Pasca bencana alam banjir dan longsor yang terjadi, berdampak pada ekonomi masyarakat yang sulit hingga terjadinya kelangkaan sembako, Dewan Pimpinan Daerah (DPD) Komite Nasional Pemuda Indonesia (KNPI) Tapanuli Tengah menyalurkan 10 Ton Sembako kepada masyarakat yang terdampak bencana alam.
Tokoh Pemuda Lodewick Fraus Seran Marpaung Ketua DPD KNPI Tapteng menyampaikan bahwa semua sembako yang terkumpul bersumber dari relawan, relasi, teman-teman yang berempati, dan dana gotong royong hingga pribadi.
“Saya melihat situasi kita saat ini harus bersama-sama bangkit dan pulih, saya ucapkan terimakasih kepada relawan, relasi, teman-teman yang berempati, yang sudah mempercayakan kami KNPI sebagai perpanjang tangan bentuk cinta dan kasih sayang kalian kepada masyarakat Tapanuli Tengah” Ujarnya.
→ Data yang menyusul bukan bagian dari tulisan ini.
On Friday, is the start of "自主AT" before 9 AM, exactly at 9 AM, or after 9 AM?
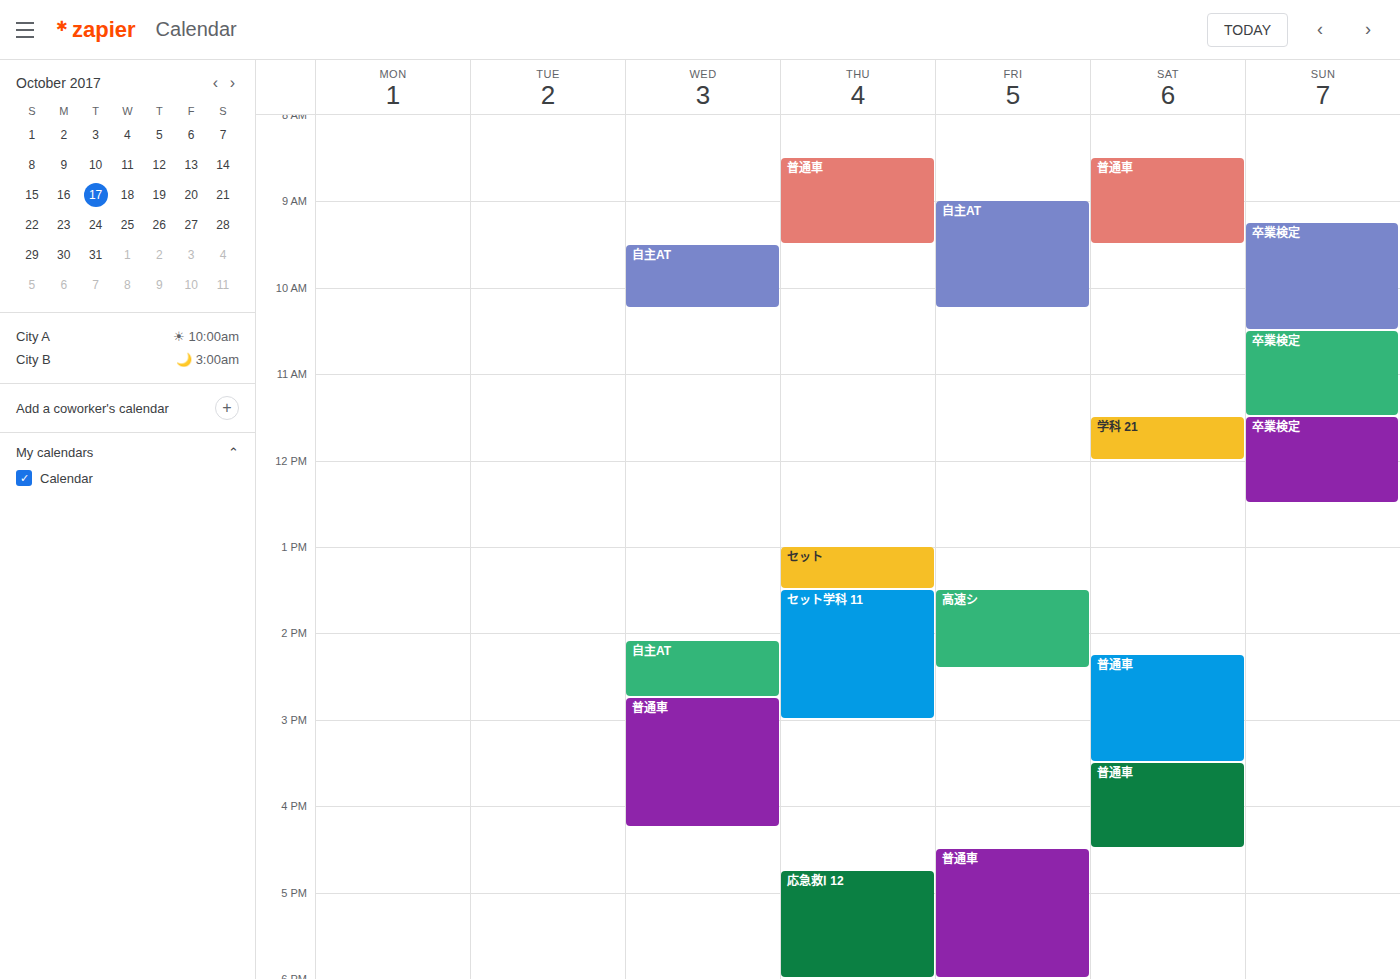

Ketua KNPI Tapteng itu juga menerangkan bahwa mereka sudah menyalurkan 10 Ton sembako kepada masyarakat yang terdampak.
“Saya dan relawan kawan-kawan pengurus DPD KNPI Tapteng sudah menyalurkan 10 Ton Sembako, kami juga mengantarkannya dari rumah kerumah, mulai dari Kecamatan Tukka, Kolang, pandan, lumut, hingga sipange.”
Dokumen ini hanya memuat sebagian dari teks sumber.